As a general matter, deferral elections under non-qualified deferred compensation plans (“NQDCs”) cannot be canceled unless an NQDC plan participant incurs an “unforeseeable emergency” or “disability” as each such term is defined in Section 409A of the Internal Revenue Code. The Internal Revenue Service Notice 2020-50 (the “Notice”) adds a third reason to permit the cancellation of NQDC elections, the receipt of a coronavirus-related distribution (“CRD”) from a qualified retirement plan.
The Internal Revenue Service issued the Notice on June 19th to, among other things, help plan sponsors allow plan participants to take advantage of the provisions of the Coronavirus Aid, Relief and Economic Security Act (the “CARES Act”) by giving participants greater access to their retirement plan savings.
In the Notice, the Service allows a participant to terminate his or her NQDC deferrals if the participant receives a CRD under the employer’s qualified retirement plan, which is lower than the “unforeseeable emergency” standard outlined in Section 409A of the Code.

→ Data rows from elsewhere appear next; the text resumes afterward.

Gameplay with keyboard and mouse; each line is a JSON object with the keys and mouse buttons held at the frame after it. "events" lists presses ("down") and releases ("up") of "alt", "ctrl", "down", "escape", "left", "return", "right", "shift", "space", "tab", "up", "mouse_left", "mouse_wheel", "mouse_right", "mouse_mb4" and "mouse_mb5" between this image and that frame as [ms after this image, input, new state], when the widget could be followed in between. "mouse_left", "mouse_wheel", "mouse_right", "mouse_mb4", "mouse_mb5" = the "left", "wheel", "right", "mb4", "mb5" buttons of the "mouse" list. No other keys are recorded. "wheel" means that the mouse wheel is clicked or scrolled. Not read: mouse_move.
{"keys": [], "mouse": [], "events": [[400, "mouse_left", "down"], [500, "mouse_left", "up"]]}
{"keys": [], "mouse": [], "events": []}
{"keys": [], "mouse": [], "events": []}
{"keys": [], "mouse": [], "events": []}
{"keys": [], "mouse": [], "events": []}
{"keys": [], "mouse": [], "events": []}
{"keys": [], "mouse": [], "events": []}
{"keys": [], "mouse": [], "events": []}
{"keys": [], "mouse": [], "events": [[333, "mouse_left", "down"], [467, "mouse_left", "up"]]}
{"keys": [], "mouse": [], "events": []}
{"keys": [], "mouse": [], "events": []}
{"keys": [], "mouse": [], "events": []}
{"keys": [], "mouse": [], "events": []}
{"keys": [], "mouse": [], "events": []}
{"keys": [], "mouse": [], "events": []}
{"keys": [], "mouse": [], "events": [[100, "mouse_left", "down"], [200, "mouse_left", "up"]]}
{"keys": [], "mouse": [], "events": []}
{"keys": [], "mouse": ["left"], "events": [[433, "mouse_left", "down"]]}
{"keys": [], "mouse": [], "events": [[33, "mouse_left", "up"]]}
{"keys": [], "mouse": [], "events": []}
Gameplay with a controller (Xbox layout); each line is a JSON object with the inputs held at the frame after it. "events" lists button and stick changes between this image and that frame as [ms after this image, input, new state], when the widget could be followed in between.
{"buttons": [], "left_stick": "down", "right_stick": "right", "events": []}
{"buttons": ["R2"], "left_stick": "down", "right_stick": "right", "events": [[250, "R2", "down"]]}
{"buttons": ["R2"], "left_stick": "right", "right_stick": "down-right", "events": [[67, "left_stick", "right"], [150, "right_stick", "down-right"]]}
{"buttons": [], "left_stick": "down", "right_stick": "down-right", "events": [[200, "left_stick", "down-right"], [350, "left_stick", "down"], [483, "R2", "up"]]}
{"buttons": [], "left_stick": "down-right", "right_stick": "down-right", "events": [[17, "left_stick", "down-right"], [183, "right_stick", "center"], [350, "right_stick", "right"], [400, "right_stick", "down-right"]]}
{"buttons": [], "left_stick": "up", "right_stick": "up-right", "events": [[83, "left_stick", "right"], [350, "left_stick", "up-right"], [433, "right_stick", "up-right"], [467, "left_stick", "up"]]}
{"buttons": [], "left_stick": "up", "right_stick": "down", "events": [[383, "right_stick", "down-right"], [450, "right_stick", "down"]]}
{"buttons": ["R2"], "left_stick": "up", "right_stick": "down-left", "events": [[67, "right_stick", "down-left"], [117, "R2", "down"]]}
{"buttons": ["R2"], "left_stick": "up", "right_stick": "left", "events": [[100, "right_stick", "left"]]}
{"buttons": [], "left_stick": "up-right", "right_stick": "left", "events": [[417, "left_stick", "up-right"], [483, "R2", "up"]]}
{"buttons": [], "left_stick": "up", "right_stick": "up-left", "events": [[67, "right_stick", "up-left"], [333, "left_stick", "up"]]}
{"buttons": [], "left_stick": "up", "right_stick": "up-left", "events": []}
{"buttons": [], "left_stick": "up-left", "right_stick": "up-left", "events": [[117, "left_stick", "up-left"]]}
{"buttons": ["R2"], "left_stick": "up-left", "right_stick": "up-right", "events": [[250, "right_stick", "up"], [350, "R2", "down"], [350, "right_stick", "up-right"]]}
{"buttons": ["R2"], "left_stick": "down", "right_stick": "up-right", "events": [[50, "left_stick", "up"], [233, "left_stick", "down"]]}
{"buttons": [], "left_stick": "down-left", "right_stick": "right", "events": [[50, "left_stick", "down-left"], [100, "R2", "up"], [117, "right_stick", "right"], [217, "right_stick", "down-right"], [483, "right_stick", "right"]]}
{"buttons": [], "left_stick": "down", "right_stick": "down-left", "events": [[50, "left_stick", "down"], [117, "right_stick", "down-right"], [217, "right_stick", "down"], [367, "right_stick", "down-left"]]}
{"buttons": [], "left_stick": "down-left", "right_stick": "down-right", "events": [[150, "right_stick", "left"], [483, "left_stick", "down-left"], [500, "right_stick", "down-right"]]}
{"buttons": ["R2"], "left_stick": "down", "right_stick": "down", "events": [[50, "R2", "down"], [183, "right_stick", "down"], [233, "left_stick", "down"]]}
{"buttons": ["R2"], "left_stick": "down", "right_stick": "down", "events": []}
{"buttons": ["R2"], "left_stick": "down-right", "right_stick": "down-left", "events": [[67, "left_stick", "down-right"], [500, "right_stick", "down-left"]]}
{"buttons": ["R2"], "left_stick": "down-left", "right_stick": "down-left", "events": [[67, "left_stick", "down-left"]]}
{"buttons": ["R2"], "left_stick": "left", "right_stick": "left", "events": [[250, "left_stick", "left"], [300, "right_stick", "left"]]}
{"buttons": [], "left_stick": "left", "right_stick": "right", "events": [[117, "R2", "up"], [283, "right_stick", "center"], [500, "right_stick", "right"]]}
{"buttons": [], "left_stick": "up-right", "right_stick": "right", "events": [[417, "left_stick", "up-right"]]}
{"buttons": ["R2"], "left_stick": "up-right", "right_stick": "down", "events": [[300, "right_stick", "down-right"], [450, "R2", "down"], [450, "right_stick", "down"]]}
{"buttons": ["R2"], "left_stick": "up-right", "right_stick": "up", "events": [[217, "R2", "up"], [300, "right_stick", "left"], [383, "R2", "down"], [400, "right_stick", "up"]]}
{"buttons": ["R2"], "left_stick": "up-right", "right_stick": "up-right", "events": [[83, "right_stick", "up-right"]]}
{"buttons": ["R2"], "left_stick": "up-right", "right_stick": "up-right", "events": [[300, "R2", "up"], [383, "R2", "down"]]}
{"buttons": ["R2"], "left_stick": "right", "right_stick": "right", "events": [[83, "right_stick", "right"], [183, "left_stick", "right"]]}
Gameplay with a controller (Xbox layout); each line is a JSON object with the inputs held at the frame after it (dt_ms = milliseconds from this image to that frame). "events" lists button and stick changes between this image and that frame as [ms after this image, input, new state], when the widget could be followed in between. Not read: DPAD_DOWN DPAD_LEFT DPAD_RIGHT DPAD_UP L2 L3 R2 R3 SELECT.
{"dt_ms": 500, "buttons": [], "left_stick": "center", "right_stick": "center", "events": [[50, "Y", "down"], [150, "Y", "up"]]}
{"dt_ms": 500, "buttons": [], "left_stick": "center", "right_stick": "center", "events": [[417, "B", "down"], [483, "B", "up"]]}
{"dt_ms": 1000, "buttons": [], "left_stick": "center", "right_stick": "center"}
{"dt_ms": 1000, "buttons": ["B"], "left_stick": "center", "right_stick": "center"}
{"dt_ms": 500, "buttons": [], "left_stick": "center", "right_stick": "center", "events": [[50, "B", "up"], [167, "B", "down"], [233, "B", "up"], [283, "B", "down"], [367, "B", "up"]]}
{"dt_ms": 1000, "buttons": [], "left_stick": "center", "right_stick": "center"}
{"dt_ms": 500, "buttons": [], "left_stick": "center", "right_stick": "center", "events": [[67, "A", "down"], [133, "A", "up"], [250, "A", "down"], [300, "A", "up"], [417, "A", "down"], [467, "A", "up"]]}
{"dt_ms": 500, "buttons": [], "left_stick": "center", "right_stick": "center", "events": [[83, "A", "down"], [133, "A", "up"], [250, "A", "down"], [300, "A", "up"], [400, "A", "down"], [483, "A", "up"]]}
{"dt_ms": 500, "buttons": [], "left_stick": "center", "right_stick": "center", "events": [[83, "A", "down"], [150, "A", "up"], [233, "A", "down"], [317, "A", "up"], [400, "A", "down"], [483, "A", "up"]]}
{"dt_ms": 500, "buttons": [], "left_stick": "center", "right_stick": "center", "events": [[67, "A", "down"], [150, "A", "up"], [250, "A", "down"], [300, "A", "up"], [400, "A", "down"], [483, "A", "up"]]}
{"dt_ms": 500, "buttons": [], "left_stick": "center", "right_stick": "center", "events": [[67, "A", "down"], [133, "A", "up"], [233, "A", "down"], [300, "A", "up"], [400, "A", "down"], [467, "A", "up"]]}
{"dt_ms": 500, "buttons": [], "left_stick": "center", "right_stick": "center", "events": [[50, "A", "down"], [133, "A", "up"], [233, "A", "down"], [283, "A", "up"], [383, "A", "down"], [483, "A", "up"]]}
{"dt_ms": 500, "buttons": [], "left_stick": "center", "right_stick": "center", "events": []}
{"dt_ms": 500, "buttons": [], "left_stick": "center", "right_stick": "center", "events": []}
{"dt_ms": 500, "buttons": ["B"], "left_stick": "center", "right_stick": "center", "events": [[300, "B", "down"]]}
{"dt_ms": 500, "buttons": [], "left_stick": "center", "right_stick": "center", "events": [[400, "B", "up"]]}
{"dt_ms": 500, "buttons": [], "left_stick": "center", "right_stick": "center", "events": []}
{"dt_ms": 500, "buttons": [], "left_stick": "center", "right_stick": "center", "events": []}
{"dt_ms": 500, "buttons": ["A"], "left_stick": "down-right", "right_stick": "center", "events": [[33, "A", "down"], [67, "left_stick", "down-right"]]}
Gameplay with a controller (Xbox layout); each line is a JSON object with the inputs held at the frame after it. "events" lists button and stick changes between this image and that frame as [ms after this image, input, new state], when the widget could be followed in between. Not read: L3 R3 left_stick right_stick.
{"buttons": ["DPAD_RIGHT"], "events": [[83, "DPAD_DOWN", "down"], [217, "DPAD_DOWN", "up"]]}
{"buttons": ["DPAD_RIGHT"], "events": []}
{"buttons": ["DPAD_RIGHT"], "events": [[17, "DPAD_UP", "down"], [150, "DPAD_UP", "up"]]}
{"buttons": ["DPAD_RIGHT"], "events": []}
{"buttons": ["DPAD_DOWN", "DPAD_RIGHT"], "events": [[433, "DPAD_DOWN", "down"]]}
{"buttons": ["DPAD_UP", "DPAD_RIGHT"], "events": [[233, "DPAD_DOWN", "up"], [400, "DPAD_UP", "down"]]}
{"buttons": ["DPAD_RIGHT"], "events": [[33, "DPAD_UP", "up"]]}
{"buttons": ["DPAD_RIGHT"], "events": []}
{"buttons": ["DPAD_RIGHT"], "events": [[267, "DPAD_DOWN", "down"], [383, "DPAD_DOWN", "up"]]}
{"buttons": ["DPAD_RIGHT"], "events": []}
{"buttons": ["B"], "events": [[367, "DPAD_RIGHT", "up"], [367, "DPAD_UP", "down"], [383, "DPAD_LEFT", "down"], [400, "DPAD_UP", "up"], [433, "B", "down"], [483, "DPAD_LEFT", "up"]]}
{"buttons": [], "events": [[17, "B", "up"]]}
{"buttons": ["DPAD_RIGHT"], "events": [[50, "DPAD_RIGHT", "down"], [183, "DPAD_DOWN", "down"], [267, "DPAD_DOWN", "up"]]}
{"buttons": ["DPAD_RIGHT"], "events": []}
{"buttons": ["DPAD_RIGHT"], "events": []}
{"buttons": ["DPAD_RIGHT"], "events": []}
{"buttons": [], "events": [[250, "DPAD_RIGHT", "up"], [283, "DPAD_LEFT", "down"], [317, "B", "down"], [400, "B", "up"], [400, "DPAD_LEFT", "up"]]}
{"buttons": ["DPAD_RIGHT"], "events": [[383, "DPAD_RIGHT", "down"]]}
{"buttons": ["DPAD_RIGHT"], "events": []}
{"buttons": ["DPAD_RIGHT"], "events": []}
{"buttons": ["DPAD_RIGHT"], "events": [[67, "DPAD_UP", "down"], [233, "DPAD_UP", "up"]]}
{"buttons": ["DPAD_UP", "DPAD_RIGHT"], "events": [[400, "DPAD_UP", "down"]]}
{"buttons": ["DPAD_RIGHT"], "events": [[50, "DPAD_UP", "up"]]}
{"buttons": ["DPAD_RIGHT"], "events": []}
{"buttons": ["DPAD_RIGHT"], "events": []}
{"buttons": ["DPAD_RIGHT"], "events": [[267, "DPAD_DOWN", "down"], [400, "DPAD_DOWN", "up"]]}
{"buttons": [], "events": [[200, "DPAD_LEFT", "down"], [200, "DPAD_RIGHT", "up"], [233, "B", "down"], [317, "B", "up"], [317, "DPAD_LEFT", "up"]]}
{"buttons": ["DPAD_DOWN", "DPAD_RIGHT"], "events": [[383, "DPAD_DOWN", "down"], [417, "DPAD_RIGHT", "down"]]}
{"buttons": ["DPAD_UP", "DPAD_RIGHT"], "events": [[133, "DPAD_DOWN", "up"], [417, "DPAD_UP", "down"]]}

As modified by the Notice, CRDs are available under the CARES Act for a participant:
Who is diagnosed with COVID-19 by a test approved by the Centers for Disease Control and Prevention (“CDC”);
Whose spouse or dependent is diagnosed with COVID-19 by a CDC approved test; or
Who experiences adverse financial consequences as a result of:
Being quarantined, furloughed, laid off or having work hours reduced due to COVID-19;
Being unable to work due to lack of child care due to COVID-19 or closing or reducing hours of a business owned or operated by the participant due to COVID-19;
Having a reduction in pay (or self-employment income) due to COVID-19 or having a job offer rescinded or start date for a job delayed due to COVID-19;
The participant’s spouse or a member of the participant’s household being quarantined, being furloughed or laid off or having work hours reduced due to COVID-19, being unable to work due to lack of childcare due to COVID-19, or having a job offer rescinded or start date for a job delayed due to COVID-19;
Closing or reducing hours of a business owned or operated by the participant’s spouse or a member of the participant’s household due to COVID-19; or
Other factors as determined by the Secretary of the Treasury.
Plan sponsors interested in allowing NQDC plan participants to cancel deferral elections for more liquidity should review their NQDC plan document and assess whether a modification or amendment to the NQDC is necessary to permit the cancellation of deferrals.